Esercizi >>
(a) Nell'estratto sui Calanti, sostituisci "ritmo" con "tempo" nel passo che parte da "Le strofe, come" e prosegue fino a "portato a pizzica.", poi riporta il passo così modificato.
(b) Secondo l'estratto sui Calanti, con quale soprannome era conosciuto il nonno della famiglia Colitti?

++++ Estratto del documento ++++

Le strofe, come sempre nel gruppo, sono in parte del patrimonio comune, in parte di quello della famiglia Colitti, a cui appartiene gran parte del gruppo, il cui nonno veniva soprannominato "Lu calante", ecco spiegato il nome del gruppo.
Ed ecco, a seguire, rallentando di poco il ritmo, una bellissima versione di "Ninella de Calimera", intitolata "Zumpa ninella". Tra le strofe, quasi mai riprese dagli Ucci, si ripete il ritornello "Zumpa ninella, ninella, ninà, zumpa ninella beddrha mia ci t'aggiu fà". La variante comune invece è: "Zumpa ninella, ninella, ninà, zumpa ninnella ricciolina e lariulà".Cosiccome nella tradizione, le strofe di questa tarantella, sono di contenuto "romantico-piccante".
Il finale, per costringere i ballerini a "zumpare" forsennatamente, è portato a pizzica.
Ed ecco la prima effettiva sosta nel ballo, con la bellissima versione dei Calanti di uno dei più grandi classici della tradizione salentina "Lu rusciu de lu mare".

++++ Dati forniti ++++

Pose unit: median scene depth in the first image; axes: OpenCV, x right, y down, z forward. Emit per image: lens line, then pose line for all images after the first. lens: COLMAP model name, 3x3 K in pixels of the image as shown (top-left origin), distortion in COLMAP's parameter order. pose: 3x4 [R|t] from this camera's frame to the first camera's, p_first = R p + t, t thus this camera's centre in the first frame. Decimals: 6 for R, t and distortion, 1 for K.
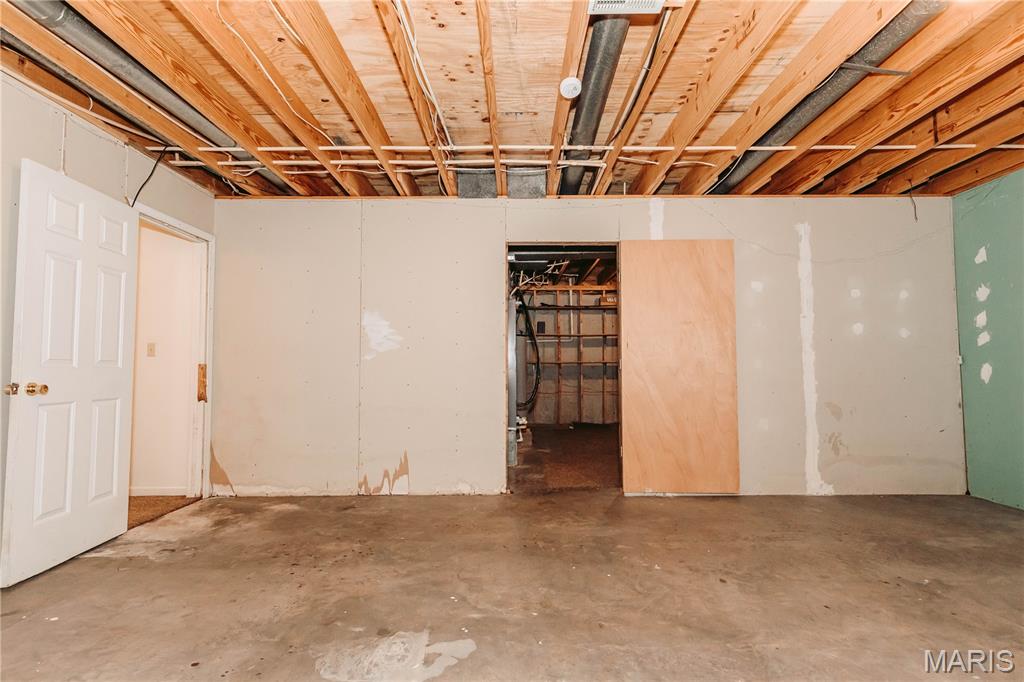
lens RADIAL K [[469.6, 0, 515.1], [0, 469.6, 339.1], [0, 0, 1]] dist [0.010373, -0.002781]
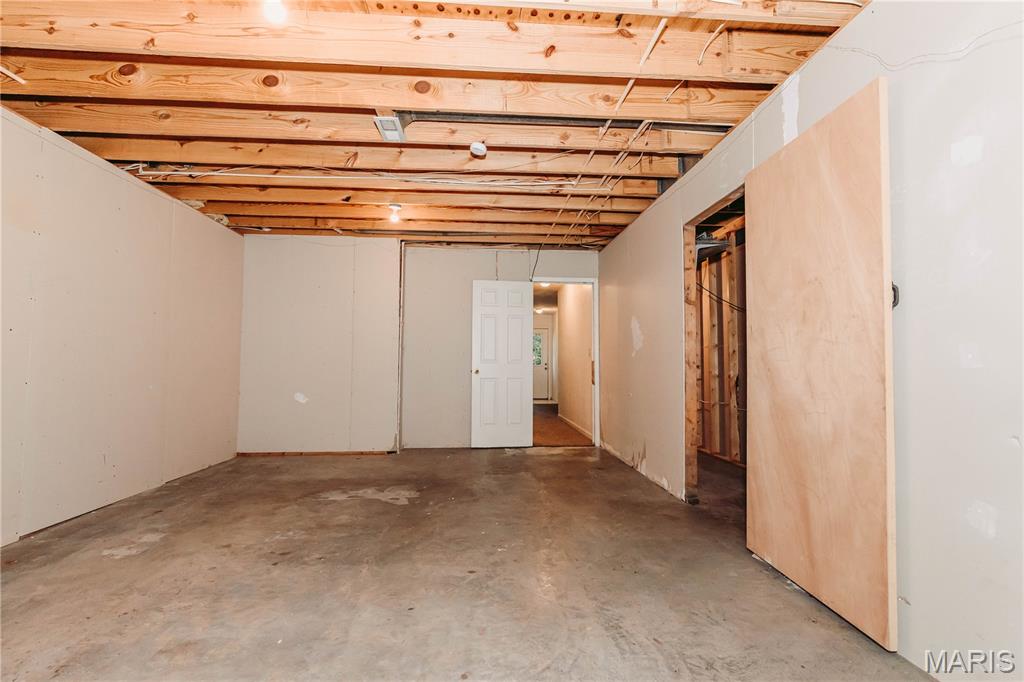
lens RADIAL K [[469.6, 0, 515.3], [0, 469.6, 343.9], [0, 0, 1]] dist [0.010373, -0.002781]
pose [[0.067497, -0.050804, -0.996425, 1.698343], [0.053313, 0.997460, -0.047245, 0.088308], [0.996294, -0.049933, 0.070034, 1.201192]]
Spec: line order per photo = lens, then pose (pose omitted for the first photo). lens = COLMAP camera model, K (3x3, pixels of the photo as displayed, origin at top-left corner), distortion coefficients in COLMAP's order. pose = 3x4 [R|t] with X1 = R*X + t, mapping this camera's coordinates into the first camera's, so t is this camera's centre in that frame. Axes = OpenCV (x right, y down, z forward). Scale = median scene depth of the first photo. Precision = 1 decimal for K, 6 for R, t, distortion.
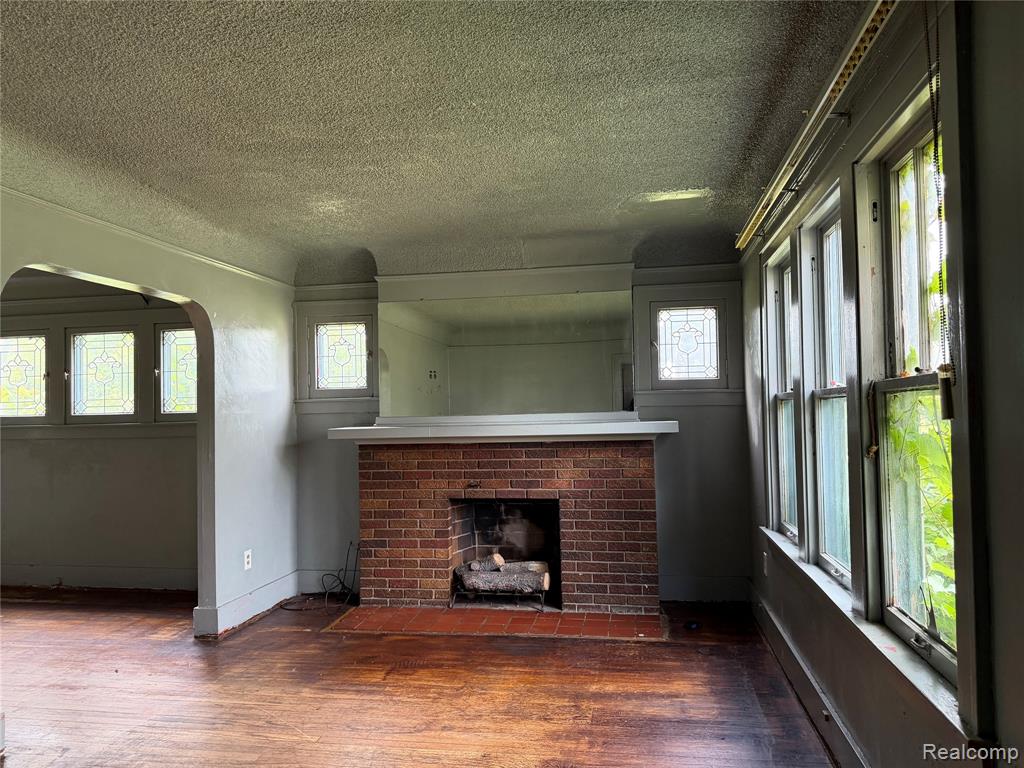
lens RADIAL K [[728.6, 0, 514.2], [0, 728.6, 380.2], [0, 0, 1]] dist [0.124071, -0.223393]
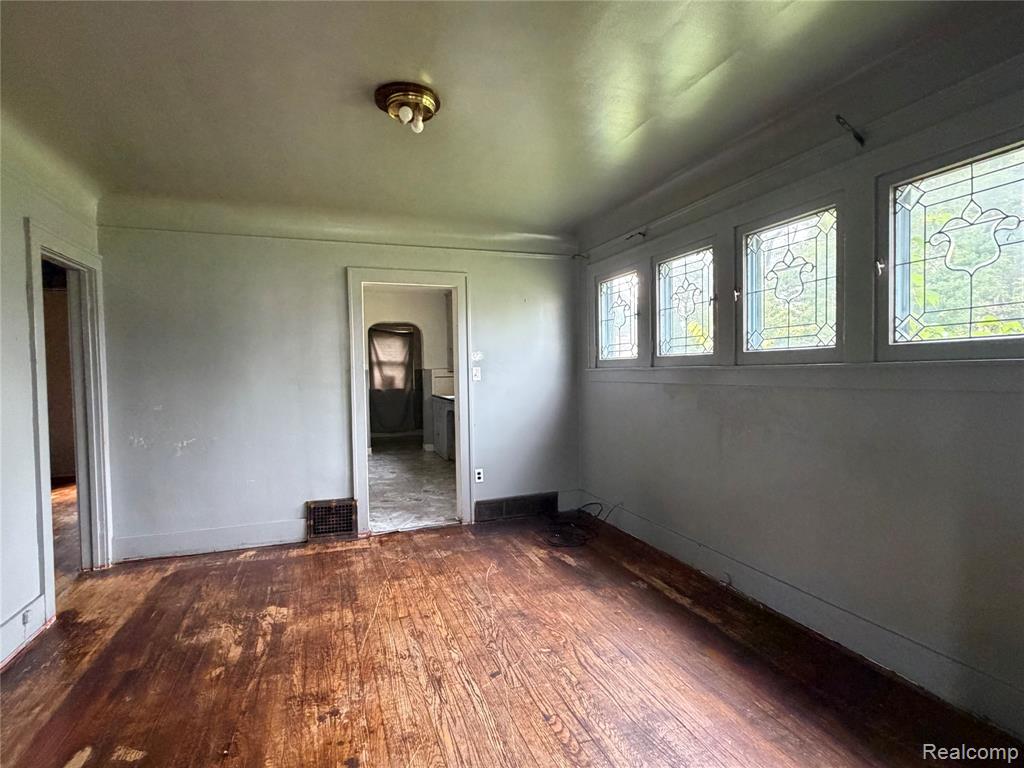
lens RADIAL K [[524.0, 0, 505.9], [0, 524.0, 386.7], [0, 0, 1]] dist [0.003069, 0.000395]
pose [[0.491153, 0.039381, -0.870183, -0.353396], [0.042527, 0.996702, 0.069110, 0.046455], [0.870034, -0.070950, 0.487859, 0.718664]]
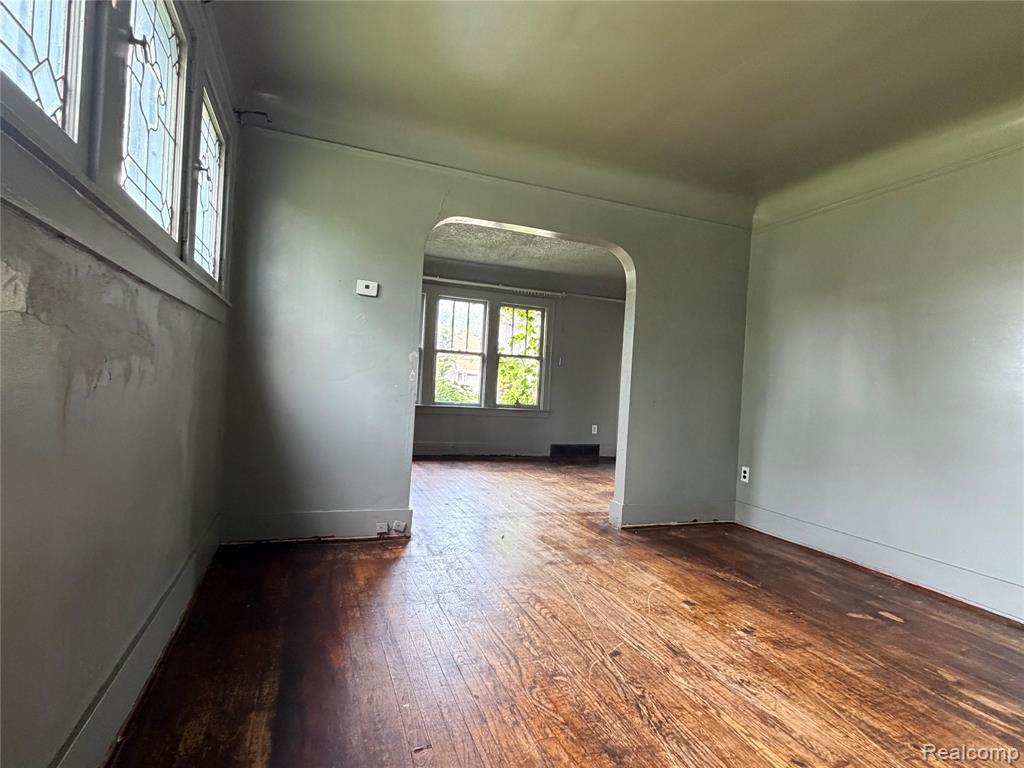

++++

Soluzioni >>
(a)
Le strofe, come sempre nel gruppo, sono in parte del patrimonio comune, in parte di quello della famiglia Colitti, a cui appartiene gran parte del gruppo, il cui nonno veniva soprannominato "Lu calante", ecco spiegato il nome del gruppo.
Ed ecco, a seguire, rallentando di poco il tempo, una bellissima versione di "Ninella de Calimera", intitolata "Zumpa ninella". Tra le strofe, quasi mai riprese dagli Ucci, si ripete il ritornello "Zumpa ninella, ninella, ninà, zumpa ninella beddrha mia ci t'aggiu fà". La variante comune invece è: "Zumpa ninella, ninella, ninà, zumpa ninnella ricciolina e lariulà".Cosiccome nella tradizione, le strofe di questa tarantella, sono di contenuto "romantico-piccante".
Il finale, per costringere i ballerini a "zumpare" forsennatamente, è portato a pizzica.

(b) "Lu calante".